__Data supplied__.
________________________

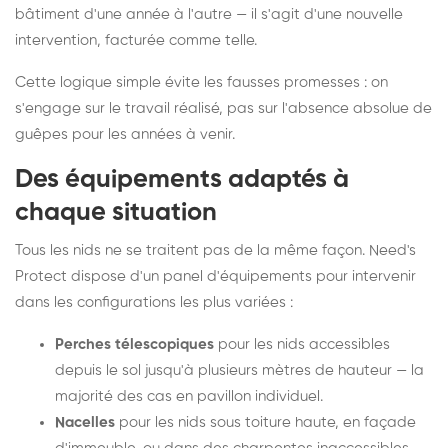
bâtiment d'une année à l'autre — il s'agit d'une nouvelle
intervention, facturée comme telle.
Cette logique simple évite les fausses promesses : on
s'engage sur le travail réalisé, pas sur l'absence absolue de
guêpes pour les années à venir.
Des équipements adaptés à
chaque situation
Tous les nids ne se traitent pas de la même façon. Need's
Protect dispose d'un panel d'équipements pour intervenir
dans les configurations les plus variées :
Perches télescopiques
pour les nids accessibles
depuis le sol jusqu'à plusieurs mètres de hauteur — la
majorité des cas en pavillon individuel.
Nacelles
pour les nids sous toiture haute, en façade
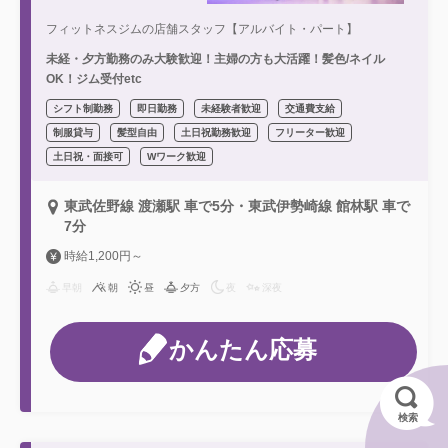
フィットネスジムの店舗スタッフ【アルバイト・パート】
未経・夕方勤務のみ大験歓迎！主婦の方も大活躍！髪色/ネイル
OK！ジム受付etc
シフト制勤務
即日勤務
未経験者歓迎
交通費支給
制服貸与
髪型自由
土日祝勤務歓迎
フリーター歓迎
土日祝・面接可
Wワーク歓迎
東武佐野線 渡瀬駅 車で5分・東武伊勢崎線 館林駅 車で
7分
時給1,200円～
早朝
朝
昼
夕方
夜
深夜
かんたん応募
検索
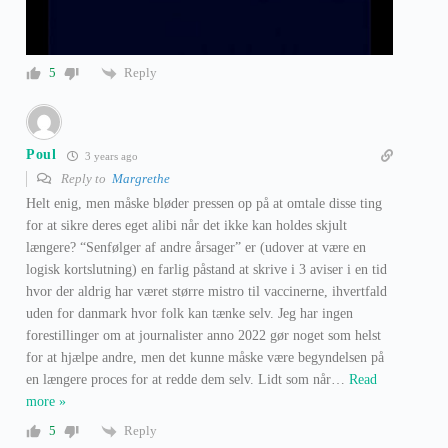
Reply
5
Poul
3 years ago
Reply to
Margrethe
Helt enig, men måske bløder pressen op på at omtale disse ting
for at sikre deres eget alibi når det ikke kan holdes skjult
længere? “Senfølger af andre årsager” er (udover at være en
logisk kortslutning) en farlig påstand at skrive i 3 aviser i en tid
hvor der aldrig har været større mistro til vaccinerne, ihvertfald
uden for danmark hvor folk kan tænke selv. Jeg har ingen
forestillinger om at journalister anno 2022 gør noget som helst
for at hjælpe andre, men det kunne måske være begyndelsen på
en længere proces for at redde dem selv. Lidt som når
…
Read
more »
Reply
5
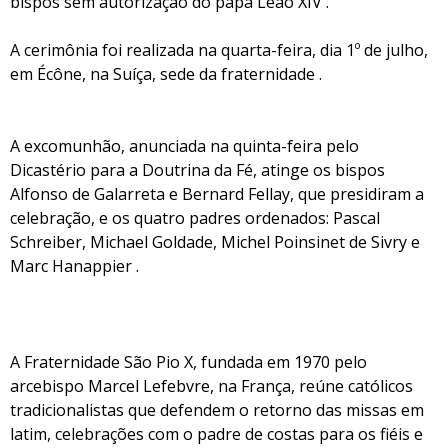
bispos sem autorização do papa Leão XIV .
A cerimônia foi realizada na quarta-feira, dia 1º de julho,
em Écône, na Suíça, sede da fraternidade .
A excomunhão, anunciada na quinta-feira pelo
Dicastério para a Doutrina da Fé, atinge os bispos
Alfonso de Galarreta e Bernard Fellay, que presidiram a
celebração, e os quatro padres ordenados: Pascal
Schreiber, Michael Goldade, Michel Poinsinet de Sivry e
Marc Hanappier .
A Fraternidade São Pio X, fundada em 1970 pelo
arcebispo Marcel Lefebvre, na França, reúne católicos
tradicionalistas que defendem o retorno das missas em
latim, celebrações com o padre de costas para os fiéis e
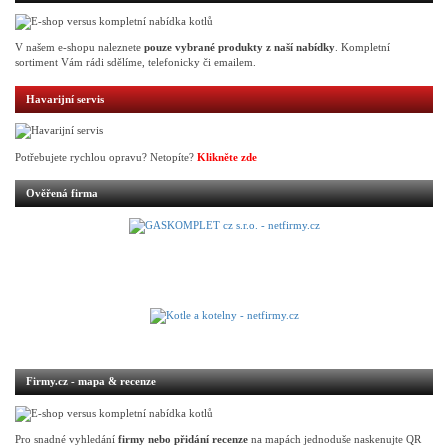
V našem e-shopu naleznete
pouze vybrané produkty z naší nabídky
. Kompletní
sortiment Vám rádi sdělíme, telefonicky či emailem.
Havarijní servis
Potřebujete rychlou opravu? Netopíte?
Klikněte zde
Ověřená firma
Firmy.cz - mapa & recenze
Pro snadné vyhledání
firmy nebo přidání recenze
na mapách jednoduše naskenujte QR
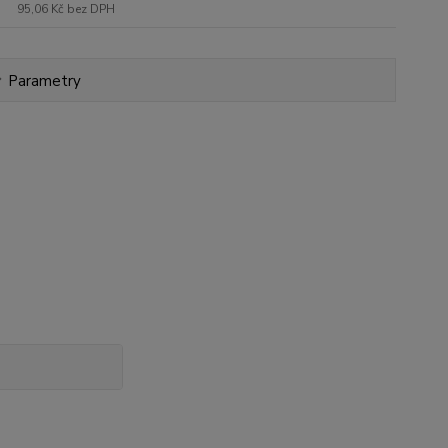
95,06 Kč
bez DPH
Parametry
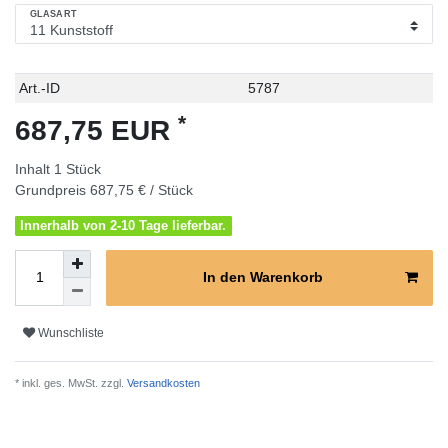
GLASART
Technisches
Wert
Art.-ID
5787
Merkmal
*
687,75 EUR
Inhalt
1
Stück
Grundpreis
687,75 € / Stück
Innerhalb von 2-10 Tage lieferbar.
In den Warenkorb
Wunschliste
* inkl. ges. MwSt. zzgl.
Versandkosten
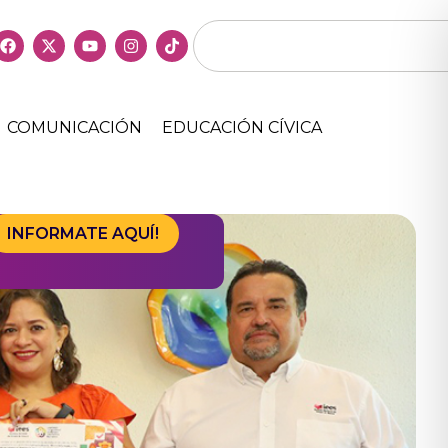
COMUNICACIÓN
EDUCACIÓN CÍVICA
INFORMATE AQUÍ!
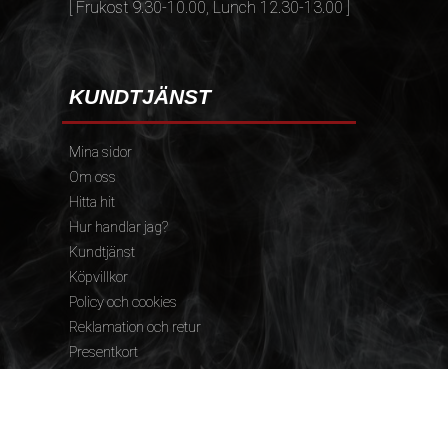
[ Frukost 9.30-10.00, Lunch 12.30-13.00 ]
KUNDTJÄNST
Mina sidor
Om oss
Hitta hit
Hur handlar jag?
Kundtjänst
Köpvillkor
Policy och cookies
Reklamation och retur
Presentkort
FÖLJ OSS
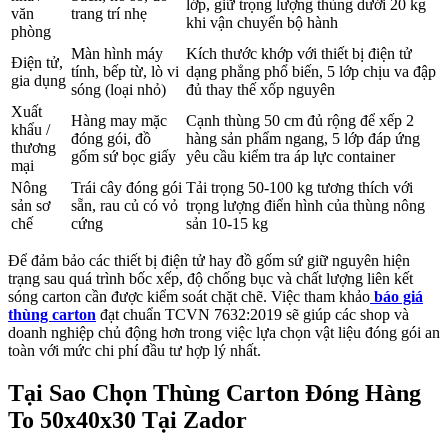
lớp, giữ trọng lượng thùng dưới 20 kg
văn
trang trí nhẹ
khi vận chuyển bộ hành
phòng
Màn hình máy
Kích thước khớp với thiết bị điện tử
Điện tử,
tính, bếp từ, lò vi
dạng phẳng phổ biến, 5 lớp chịu va đập
gia dụng
sóng (loại nhỏ)
đủ thay thế xốp nguyên
Xuất
Hàng may mặc
Cạnh thùng 50 cm đủ rộng để xếp 2
khẩu /
đóng gói, đồ
hàng sản phẩm ngang, 5 lớp đáp ứng
thương
gốm sứ bọc giấy
yêu cầu kiểm tra áp lực container
mại
Nông
Trái cây đóng gói
Tải trọng 50-100 kg tương thích với
sản sơ
sẵn, rau củ có vỏ
trọng lượng điển hình của thùng nông
chế
cứng
sản 10-15 kg
Để đảm bảo các thiết bị điện tử hay đồ gốm sứ giữ nguyên hiện
trạng sau quá trình bốc xếp, độ chống bục và chất lượng liên kết
sóng carton cần được kiểm soát chặt chẽ. Việc tham khảo
báo giá
thùng carton
đạt chuẩn TCVN 7632:2019 sẽ giúp các shop và
doanh nghiệp chủ động hơn trong việc lựa chọn vật liệu đóng gói an
toàn với mức chi phí đầu tư hợp lý nhất.
Tại Sao Chọn Thùng Carton Đóng Hàng
To 50x40x30 Tại Zador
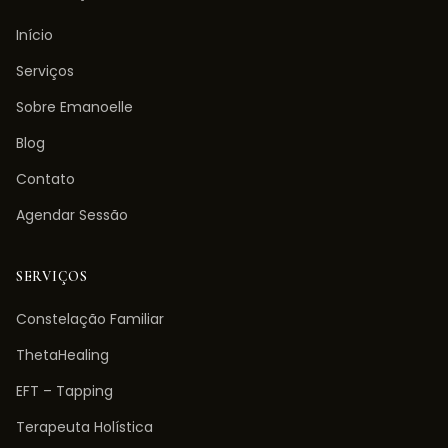
Início
Serviços
Sobre Emanoelle
Blog
Contato
Agendar Sessão
SERVIÇOS
Constelação Familiar
ThetaHealing
EFT – Tapping
Terapeuta Holística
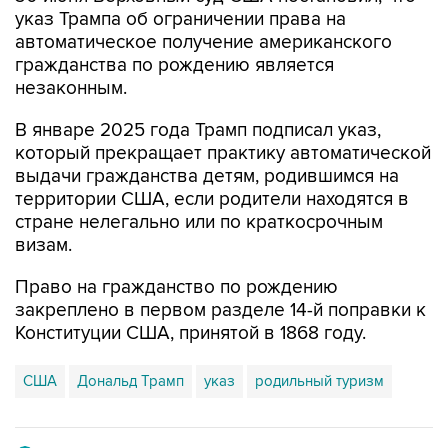
указ Трампа об ограничении права на
автоматическое получение американского
гражданства по рождению является
незаконным.
В январе 2025 года Трамп подписал указ,
который прекращает практику автоматической
выдачи гражданства детям, родившимся на
территории США, если родители находятся в
стране нелегально или по краткосрочным
визам.
Право на гражданство по рождению
закреплено в первом разделе 14-й поправки к
Конституции США, принятой в 1868 году.
США
Дональд Трамп
указ
родильный туризм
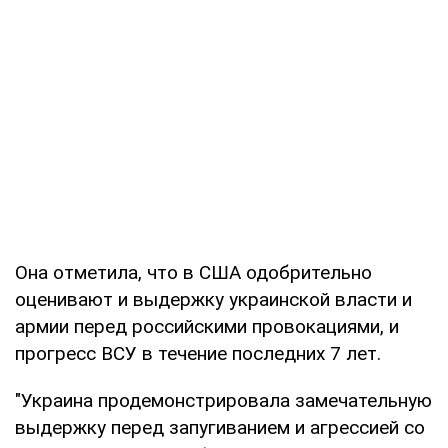
Она отметила, что в США одобрительно
оценивают и выдержку украинской власти и
армии перед российскими провокациями, и
прогресс ВСУ в течение последних 7 лет.
"Украина продемонстрировала замечательную
выдержку перед запугиванием и агрессией со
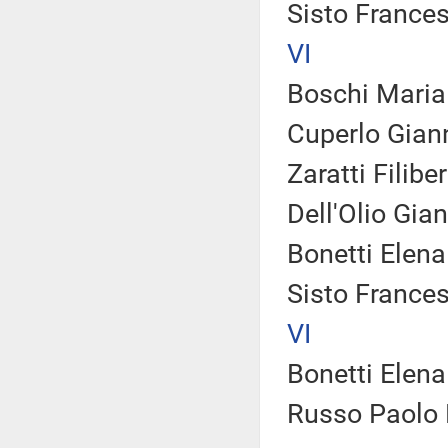
Sisto France
VI
Boschi Maria 
Cuperlo Giann
Zaratti Filibe
Dell'Olio Gia
Bonetti Elena
Sisto France
VI
Bonetti Elena
Russo Paolo E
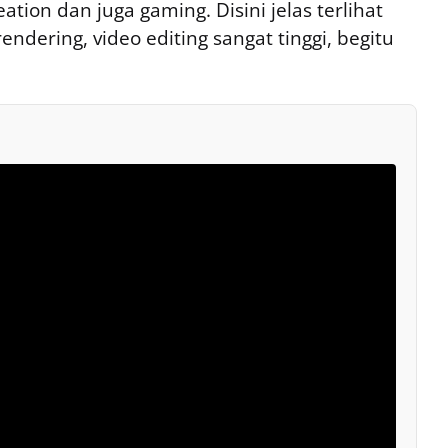
eation dan juga gaming. Disini jelas terlihat
endering, video editing sangat tinggi, begitu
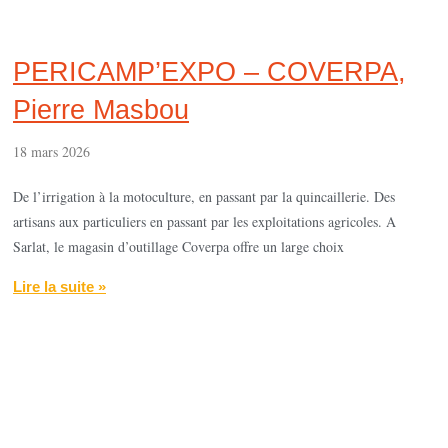
PERICAMP’EXPO – COVERPA,
Pierre Masbou
18 mars 2026
De l’irrigation à la motoculture, en passant par la quincaillerie. Des
artisans aux particuliers en passant par les exploitations agricoles. A
Sarlat, le magasin d’outillage Coverpa offre un large choix
Lire la suite »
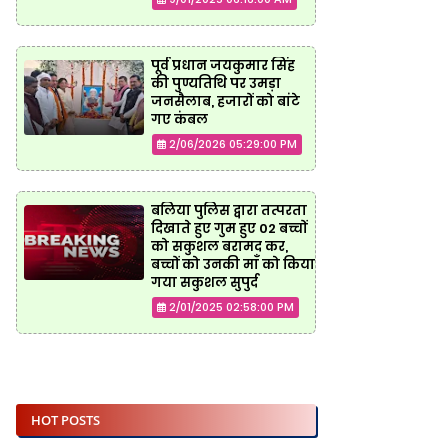
पूर्व प्रधान जयकुमार सिंह
की पुण्यतिथि पर उमड़ा
जनसैलाब, हजारों को बांटे
गए कंबल
2/06/2026 05:29:00 PM
बलिया पुलिस द्वारा तत्परता
दिखाते हुए गुम हुए 02 बच्चों
को सकुशल बरामद कर,
बच्चों को उनकी माँ को किया
गया सकुशल सुपुर्द
2/01/2025 02:58:00 PM
HOT POSTS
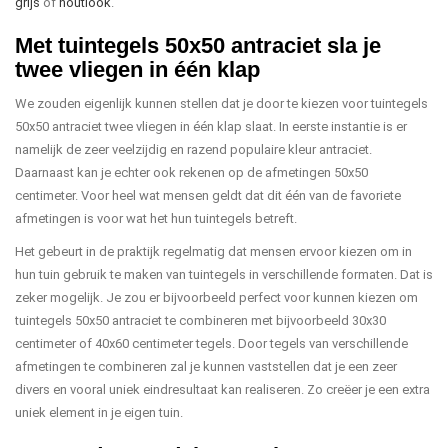
grijs
of
houtlook
.
Met tuintegels 50x50 antraciet sla je
twee vliegen in één klap
We zouden eigenlijk kunnen stellen dat je door te kiezen voor tuintegels
50x50 antraciet twee vliegen in één klap slaat. In eerste instantie is er
namelijk de zeer veelzijdig en razend populaire kleur antraciet.
Daarnaast kan je echter ook rekenen op de afmetingen 50x50
centimeter. Voor heel wat mensen geldt dat dit één van de favoriete
afmetingen is voor wat het hun tuintegels betreft.
Het gebeurt in de praktijk regelmatig dat mensen ervoor kiezen om in
hun tuin gebruik te maken van tuintegels in verschillende formaten. Dat is
zeker mogelijk. Je zou er bijvoorbeeld perfect voor kunnen kiezen om
tuintegels 50x50 antraciet te combineren met bijvoorbeeld 30x30
centimeter of 40x60 centimeter tegels. Door tegels van verschillende
afmetingen te combineren zal je kunnen vaststellen dat je een zeer
divers en vooral uniek eindresultaat kan realiseren. Zo creëer je een extra
uniek element in je eigen tuin.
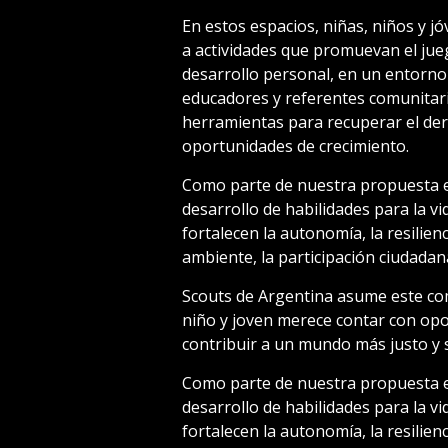
En estos espacios, niñas, niños y 
a actividades que promuevan el juego
desarrollo personal, en un entorn
educadores y referentes comunitari
herramientas para recuperar el dere
oportunidades de crecimiento.
Como parte de nuestra propuesta edu
desarrollo de habilidades para la v
fortalecen la autonomía, la resilienc
ambiente, la participación ciudadana
Scouts de Argentina asume este co
niño y joven merece contar con opo
contribuir a un mundo más justo y s
Como parte de nuestra propuesta edu
desarrollo de habilidades para la v
fortalecen la autonomía, la resilienc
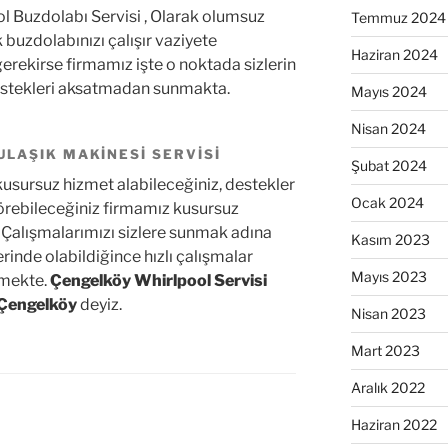
 Buzdolabı Servisi , Olarak olumsuz
Temmuz 2024
buzdolabınızı çalışır vaziyete
Haziran 2024
 gerekirse firmamız işte o noktada sizlerin
 destekleri aksatmadan sunmakta.
Mayıs 2024
Nisan 2024
LAŞIK MAKINESI SERVISI
Şubat 2024
usursuz hizmet alabileceğiniz, destekler
Ocak 2024
görebileceğiniz firmamız kusursuz
. Çalışmalarımızı sizlere sunmak adına
Kasım 2023
erinde olabildiğince hızlı çalışmalar
Mayıs 2023
tmekte.
Çengelköy Whirlpool Servisi
Çengelköy
deyiz.
Nisan 2023
Mart 2023
Aralık 2022
Haziran 2022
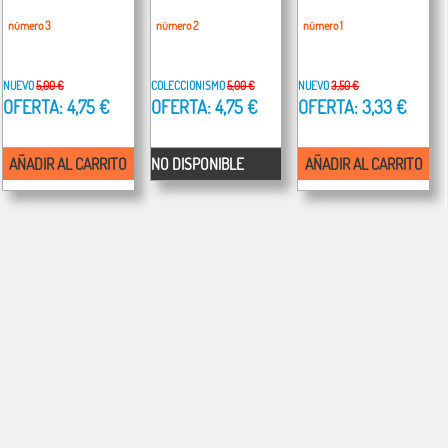
número 3
número 2
número 1
NUEVO
5,00 €
COLECCIONISMO
5,00 €
NUEVO
3,50 €
OFERTA: 4,75 €
OFERTA: 4,75 €
OFERTA: 3,33 €
AÑADIR AL CARRITO
NO DISPONIBLE
AÑADIR AL CARRITO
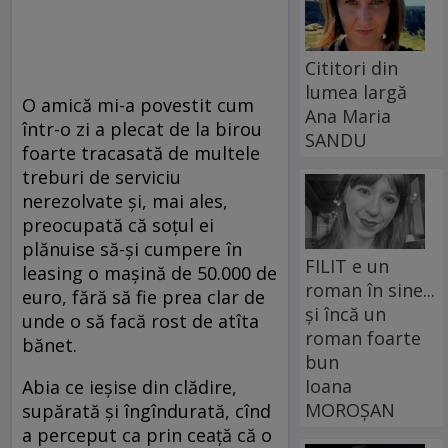
Cititori din
lumea largă
O amică mi-a povestit cum
Ana Maria
într-o zi a plecat de la birou
SANDU
foarte tracasată de multele
treburi de serviciu
nerezolvate şi, mai ales,
preocupată că soţul ei
plănuise să-şi cumpere în
FILIT e un
leasing o maşină de 50.000 de
roman în sine...
euro, fără să fie prea clar de
și încă un
unde o să facă rost de atîta
roman foarte
bănet.
bun
Ioana
Abia ce ieşise din clădire,
MOROȘAN
supărată şi îngîndurată, cînd
a perceput ca prin ceaţă că o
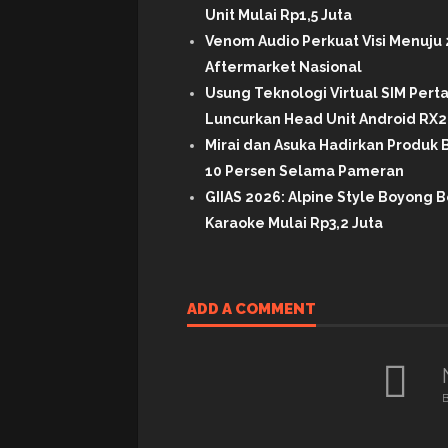
Unit Mulai Rp1,5 Juta
Venom Audio Perkuat Visi Menuju 
Aftermarket Nasional
Usung Teknologi Virtual SIM Per
Luncurkan Head Unit Android RX2 
Mirai dan Asuka Hadirkan Produk B
10 Persen Selama Pameran
GIIAS 2026: Alpine Style Boyong B
Karaoke Mulai Rp3,2 Juta
ADD A COMMENT
B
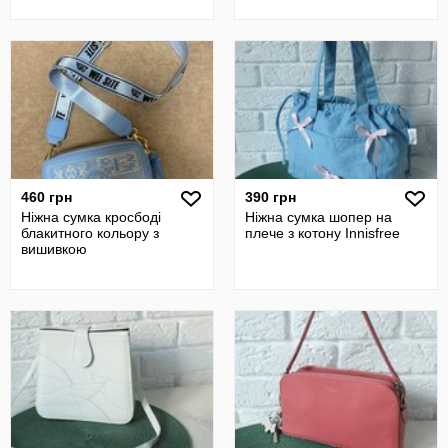
460 грн
390 грн
Ніжна сумка кросбоді
Ніжна сумка шопер на
блакитного кольору з
плече з котону Innisfree
вишивкою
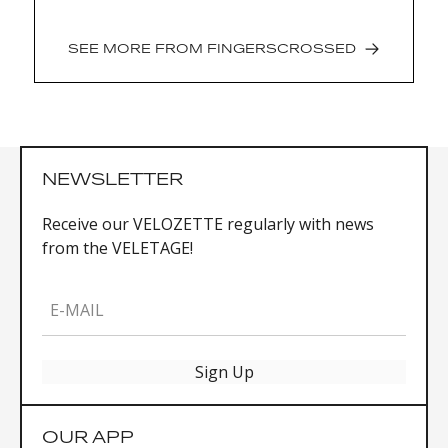
SEE MORE FROM
FINGERSCROSSED
NEWSLETTER
Receive our VELOZETTE regularly with news
from the VELETAGE!
E-MAIL
Sign Up
OUR APP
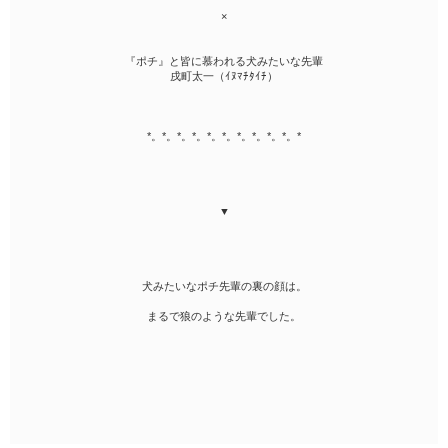
×
『ポチ』と皆に慕われる犬みたいな先輩
戌町太一（ｲﾇﾏﾁﾀｲﾁ）
*。*。*。*。*。*。*。*。*。*。*
▼
犬みたいなポチ先輩の裏の顔は。
まるで狼のような先輩でした。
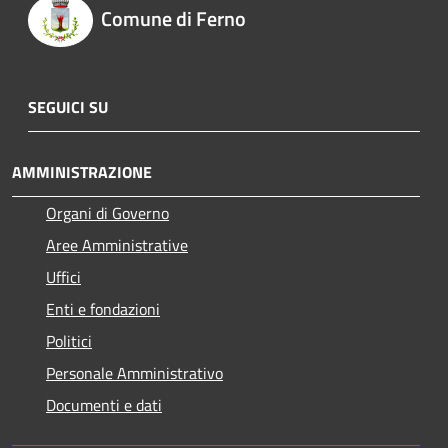
Comune di Ferno
SEGUICI SU
AMMINISTRAZIONE
Organi di Governo
Aree Amministrative
Uffici
Enti e fondazioni
Politici
Personale Amministrativo
Documenti e dati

________________________

In the data above, find each line that has the word "hình" and copy it out.

Màn hình máy
trọng lượng điển hình của thùng nông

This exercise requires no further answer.